1.) an understanding of a liberal education.

2.) an appreciation of the University as a learning community.

3.) an ability to inquire, think, analyze.

4.) an ability to write, read, speak, listen.

5.) an understanding of numerical data.

6.) a historical consciousness.

7.) international and intercultural experience.

8.) an understanding of science and scientific methods.

9.) an appreciation of the arts.

10.) an understanding of values.

11.) an understanding of human behavior and human institutions.

    UWEC strives to help you meet these objectives in the course of the higher education you pursue here.  Please note that in making these our foremost aims, we at UWEC clearly distinguish ourselves from technical colleges as well as from all other UW schools, especially places like Stout, River Falls, and Stevens Point.  English 285, Introduction to Theory and Criticism aims to help contribute to you meeting goals 1-4 and 10-11.   

    These goals cannot be met passively by the student: each requires your striving toward it to be met.  Striving means learning actively, completing assignments in a thorough and timely fashion, participating in class discussion, and making connections (above and beyond those emphasized by us in the classroom) between what we do while meeting in class and what you do when engaged outside of the classroom.

    One of the means UWEC has of assessing how effective the students and faculty have been in meeting these goals is the Arts and Sciences Baccalaureate Portfolio.  We'd like you to make an extra copy of one (or more) of the papers you write for this class and place it in your Baccalaureate Portfolio.  Your papers for this class could potentially fulfill the requirements for one or more of Submission Papers (requested for the A&S Baccalaureate Portfolio, #1-12).  Read each description carefully.  Determine the number to which your paper most closely corresponds and enter a copy of the paper in the appropriate place.   Before graduation you will submit this folder of twelve papers or research projects to assessors, who will use them to see how effective the university has been in achieving the goals of the Baccalaureate.  Keep in mind that when the committee reads the papers, your name will be removed; your anonymity will be preserved throughout the evaluation process.  The university is measuring its own effectiveness, not yours.


    General Criteria: Evaluation of Student Performance

    In evaluating all work done for this course, we will take account of how carefully, seriously, intelligently, enthusiastically, and imaginatively students engage with the concepts, issues, positions, and arguments addressed in the course and represented by the texts we read, by us, and by each other.


     Attendance is required.  Students are allowed one unexcused absence, maximum.  Other than that, except for an extreme emergency, your grade will suffer significantly if you miss class.   As noted above, this class emphasizes discussion; thus, it is imperative that students (prepare for and) attend classes.  Your presence is also necessary for the large amount of group work we will do.  For every unexcused absence after the first, we reserve the right to lower the grade by a half letter.  Because we meet only fourteen times this semester we cannot afford to be lenient here.  If you experience troubles of one kind or another that mean you will have to miss several classes, you should withdraw and re-take the course another semester where you will be in a better position to do so.

    Learning and Contribution/Learning and Contribution Reflection Papers

    What This is and Why it is Important

    Our foremost aim in teaching this course is to help you learn something of significance and value.  We will judge you to a significant degree on what you learn, how-and how hard-you strive to learn, and on how-as well as how well-you contribute to the learning for the rest of the class.

    You cannot learn or help others learn if you do not contribute.
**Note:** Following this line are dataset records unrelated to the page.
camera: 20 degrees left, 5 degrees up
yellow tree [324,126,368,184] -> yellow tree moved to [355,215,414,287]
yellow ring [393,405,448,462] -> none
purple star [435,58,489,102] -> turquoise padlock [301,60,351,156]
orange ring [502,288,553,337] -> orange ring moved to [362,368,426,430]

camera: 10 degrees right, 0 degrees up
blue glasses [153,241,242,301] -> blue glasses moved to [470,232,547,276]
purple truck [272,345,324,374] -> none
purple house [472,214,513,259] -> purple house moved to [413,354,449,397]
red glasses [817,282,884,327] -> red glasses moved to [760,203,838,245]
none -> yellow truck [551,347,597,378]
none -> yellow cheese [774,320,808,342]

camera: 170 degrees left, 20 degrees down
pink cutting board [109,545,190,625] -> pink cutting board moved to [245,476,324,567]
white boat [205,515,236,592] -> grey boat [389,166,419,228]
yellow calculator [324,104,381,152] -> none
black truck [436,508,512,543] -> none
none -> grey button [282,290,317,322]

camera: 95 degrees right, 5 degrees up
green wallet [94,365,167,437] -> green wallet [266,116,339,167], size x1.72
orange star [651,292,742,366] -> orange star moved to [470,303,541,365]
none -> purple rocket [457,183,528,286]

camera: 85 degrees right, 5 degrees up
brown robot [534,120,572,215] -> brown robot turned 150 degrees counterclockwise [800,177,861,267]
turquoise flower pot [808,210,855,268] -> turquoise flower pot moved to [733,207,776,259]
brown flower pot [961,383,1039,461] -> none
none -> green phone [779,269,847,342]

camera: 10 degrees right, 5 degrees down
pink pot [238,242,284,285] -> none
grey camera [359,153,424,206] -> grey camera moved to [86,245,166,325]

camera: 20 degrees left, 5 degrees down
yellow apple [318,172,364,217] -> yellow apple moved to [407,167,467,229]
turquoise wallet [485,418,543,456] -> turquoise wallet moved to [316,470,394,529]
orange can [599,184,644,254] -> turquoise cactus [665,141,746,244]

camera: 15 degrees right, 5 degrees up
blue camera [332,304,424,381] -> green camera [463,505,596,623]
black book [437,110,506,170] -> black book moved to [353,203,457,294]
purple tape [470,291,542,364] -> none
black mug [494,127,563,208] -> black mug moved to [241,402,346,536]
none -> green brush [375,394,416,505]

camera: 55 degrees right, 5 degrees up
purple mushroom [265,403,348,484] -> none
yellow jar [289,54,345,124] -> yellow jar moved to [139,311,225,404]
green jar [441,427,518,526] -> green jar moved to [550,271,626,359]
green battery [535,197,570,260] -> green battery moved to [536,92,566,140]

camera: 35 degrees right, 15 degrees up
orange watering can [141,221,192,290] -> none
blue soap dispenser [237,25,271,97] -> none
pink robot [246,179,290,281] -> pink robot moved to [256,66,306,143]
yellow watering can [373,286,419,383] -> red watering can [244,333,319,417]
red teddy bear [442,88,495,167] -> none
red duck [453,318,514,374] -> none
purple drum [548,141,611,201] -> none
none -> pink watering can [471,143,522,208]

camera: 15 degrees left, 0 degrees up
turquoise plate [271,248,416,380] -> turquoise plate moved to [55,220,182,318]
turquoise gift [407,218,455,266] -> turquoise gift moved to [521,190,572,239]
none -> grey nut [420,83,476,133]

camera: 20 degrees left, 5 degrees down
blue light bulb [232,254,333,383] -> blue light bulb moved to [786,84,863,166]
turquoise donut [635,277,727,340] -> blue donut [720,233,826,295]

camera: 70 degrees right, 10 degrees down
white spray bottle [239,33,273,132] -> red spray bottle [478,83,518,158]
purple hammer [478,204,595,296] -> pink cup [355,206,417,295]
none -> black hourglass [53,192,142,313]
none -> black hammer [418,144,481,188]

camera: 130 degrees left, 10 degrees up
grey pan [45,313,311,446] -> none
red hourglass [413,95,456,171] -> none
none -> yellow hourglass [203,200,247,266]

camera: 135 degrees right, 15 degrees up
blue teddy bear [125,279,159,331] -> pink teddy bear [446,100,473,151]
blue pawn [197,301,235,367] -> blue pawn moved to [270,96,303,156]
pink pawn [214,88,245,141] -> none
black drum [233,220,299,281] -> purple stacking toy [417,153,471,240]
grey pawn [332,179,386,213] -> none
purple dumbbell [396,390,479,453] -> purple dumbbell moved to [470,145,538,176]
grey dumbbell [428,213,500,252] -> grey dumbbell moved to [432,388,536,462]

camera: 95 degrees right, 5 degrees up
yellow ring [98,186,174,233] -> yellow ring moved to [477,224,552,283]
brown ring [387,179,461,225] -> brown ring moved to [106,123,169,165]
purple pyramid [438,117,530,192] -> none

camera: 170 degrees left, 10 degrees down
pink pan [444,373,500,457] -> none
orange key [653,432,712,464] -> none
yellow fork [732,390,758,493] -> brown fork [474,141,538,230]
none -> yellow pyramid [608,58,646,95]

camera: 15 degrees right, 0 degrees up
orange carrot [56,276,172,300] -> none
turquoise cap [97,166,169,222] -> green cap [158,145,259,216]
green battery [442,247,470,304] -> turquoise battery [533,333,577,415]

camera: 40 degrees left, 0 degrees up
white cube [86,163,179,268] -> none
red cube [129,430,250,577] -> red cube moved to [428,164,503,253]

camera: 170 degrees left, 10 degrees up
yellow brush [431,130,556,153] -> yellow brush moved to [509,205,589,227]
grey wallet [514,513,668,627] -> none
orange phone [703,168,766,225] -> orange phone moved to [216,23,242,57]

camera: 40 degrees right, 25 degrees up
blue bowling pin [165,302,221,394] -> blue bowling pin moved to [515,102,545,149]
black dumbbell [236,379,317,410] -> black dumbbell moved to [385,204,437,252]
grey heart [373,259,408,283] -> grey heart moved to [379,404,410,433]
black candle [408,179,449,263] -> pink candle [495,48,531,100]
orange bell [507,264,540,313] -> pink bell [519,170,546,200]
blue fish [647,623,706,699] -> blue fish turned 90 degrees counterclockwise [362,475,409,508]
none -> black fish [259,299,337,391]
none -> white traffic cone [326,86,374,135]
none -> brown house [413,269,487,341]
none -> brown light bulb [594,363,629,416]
If you don't contribute to the work of this class not only will you fail to derive as much gain from it as would be the case if you did contribute, but also you will deprive everyone else of the benefit of your thoughts, feelings, beliefs, values, knowledge, and experience. In fact, to remain passively silent in class exploits the work of others who actively engage.

    Class Participation

    Class participation represents an important opportunity to learn, not just a place in which to demonstrate what you have learned. By raising questions, testing and trying out ideas, taking risks and making mistakes, you learn a great deal-and help others learn a great deal as well. You learn through talking, not just talk to show what you have learned.  Don't hesitate to speak forth in class if you have anything at all to throw into the mix.

    At the same time, just talking a great deal does not necessarily mean that you are making a quality contribution to the class by aiding the learning that we aim to accomplish. Quality of participation is much more important than quantity, although a sufficient quantity is indispensable to insure quality. Still, we want to emphasize here that we perceive talking for talking’s sake, especially talking which pulls us off on far-fetched tangents, which remains disconnected from and disengaged with the reading and the rest of the class, or which effectively silences others, to be negative participation.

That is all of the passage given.